In the meantime, Cavill has his freedom, including the ability to walk around in relative anonymity. “I can still go out and get shit-faced if I want to,” he says, clearly enjoying the thought. “I’m not going to change my life because of the fame thing. It’s supposed to be a good thing that’s happened to me. I want it to enjoy it.” And until the first Justice League project starts shooting in early January, he can do precisely what he wants: cook curries, play computer games in his underwear, spend time with his beloved dog—an Akita named (what else?) Kal, and maybe try to find a happy compromise between the American and British ways of dating. After all, Cavill—whose past girlfriends include British equestrian Ellen Whitaker, actress Kaley Cuoco, and former MMA star Gina Carano—is currently single.
“American dating is like carpet bombing,” he says. “You date 16 women all at once and eventually one of them is supposed to pop out of the crowd? I can’t do that. I’m 32 years old. I do want to find a wife and raise a family. I prefer the British way: get talking and see what happens, one at a time.”

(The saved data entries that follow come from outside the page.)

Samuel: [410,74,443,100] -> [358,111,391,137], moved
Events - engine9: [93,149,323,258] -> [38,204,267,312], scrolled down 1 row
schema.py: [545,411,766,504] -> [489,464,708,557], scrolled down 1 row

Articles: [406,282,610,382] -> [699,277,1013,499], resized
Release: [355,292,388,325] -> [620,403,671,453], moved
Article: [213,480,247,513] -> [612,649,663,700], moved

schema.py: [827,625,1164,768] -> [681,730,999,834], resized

Superman and super spy, man of steel and gentleman thief. Roles like these could push a guy’s ego to bursting. But it seems life has given Henry Cavill the right education to deal with it all. It turns out that the English values of reserve and hard work are worth something in Hollywood, too.
“There are people who are better looking than I am,” says Cavill, “and people who are better actors than I am. I just have to beat them to the chase.”